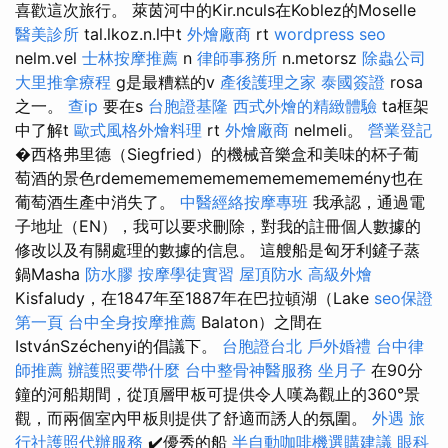
喜歡這次旅行。 萊茵河中的Kir.nculs在Koblez的Moselle
醫美診所
tal.lkoz.n.l中t
外燴廠商
rt
wordpress seo
nelm.vel
士林按摩推薦
n
律師事務所
n.metorsz
除蟲公司
大里推拿療程
g是最糟糕的v
產後護理之家
泰國簽證
rosa
之一。
查ip
要在s
台胞證基隆
西式外燴的精緻體驗
ta框架
中了解t
歐式風格外燴料理
rt
外燴廠商
nelmeli。
營業登記
�西格弗里德（Siegfried）的機械音樂盒和美味的杯子葡
萄酒的景色rdemememememememememememény也在
葡萄酒生產中消失了。
中醫經絡按摩專班
我承認，通過電
子地址（EN），我可以要求刪除，對我的註冊個人數據的
修改以及有關處理的數據的信息。 這艘船是匈牙利鏟子蒸
鍋Masha
防水膠
按摩學徒實習
屋頂防水
高級外燴
Kisfaludy，在1847年至1887年在巴拉頓湖（Lake
seo保證
第一頁
台中全身按摩推薦
Balaton）之間在
IstvánSzéchenyi的倡議下。
台胞證台北
戶外婚禮
台中律
師推薦
辦護照要帶什麼
台中整骨神醫服務
坐月子
在90分
鐘的河船期間，從頂層甲板可提供令人嘆為觀止的360°景
觀，而兩個室內甲板則提供了舒適而誘人的氛圍。
外遇
旅
行社護照代辦服務
✔️優秀的船
半自動咖啡機選購建議
眼科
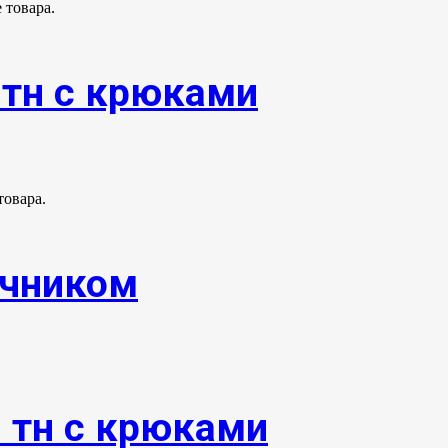
 товара.
0тн с крюками
товара.
ечником
0 тн с крюками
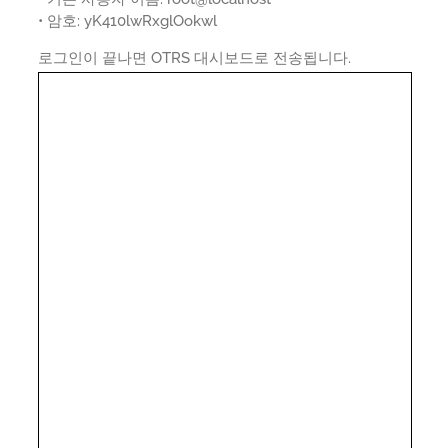
• 암호: yK410lwRxglOokwl
로그인이 끝나면 OTRS 대시보드로 전송됩니다.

◇ ◇ ◇ ◇ ◇

*WORK INSTRUCTION*.
All of the data must be given again exactly, without the pictures.

*OUTPUT BELOW*.
喜歡這次旅行。 萊茵河中的Kir.nculs在Koblez的Moselle
醫美診所
tal.lkoz.n.l中t
外燴廠商
rt
wordpress seo
nelm.vel
士林按摩推薦
n
律師事務所
n.metorsz
除蟲公司
大里推拿療程
g是最糟糕的v
產後護理之家
泰國簽證
rosa
之一。
查ip
要在s
台胞證基隆
西式外燴的精緻體驗
ta框架
中了解t
歐式風格外燴料理
rt
外燴廠商
nelmeli。
營業登記
�西格弗里德（Siegfried）的機械音樂盒和美味的杯子葡
萄酒的景色rdemememememememememememény也在
葡萄酒生產中消失了。
中醫經絡按摩專班
我承認，通過電
子地址（EN），我可以要求刪除，對我的註冊個人數據的
修改以及有關處理的數據的信息。 這艘船是匈牙利鏟子蒸
鍋Masha
防水膠
按摩學徒實習
屋頂防水
高級外燴
Kisfaludy，在1847年至1887年在巴拉頓湖（Lake
seo保證
第一頁
台中全身按摩推薦
Balaton）之間在
IstvánSzéchenyi的倡議下。
台胞證台北
戶外婚禮
台中律
師推薦
辦護照要帶什麼
台中整骨神醫服務
坐月子
在90分
鐘的河船期間，從頂層甲板可提供令人嘆為觀止的360°景
觀，而兩個室內甲板則提供了舒適而誘人的氛圍。
外遇
旅
行社護照代辦服務
✔️優秀的船
半自動咖啡機選購建議
眼科
 товара.
0тн с крюками
товара.
ечником
0 тн с крюками
• 암호: yK410lwRxglOokwl
로그인이 끝나면 OTRS 대시보드로 전송됩니다.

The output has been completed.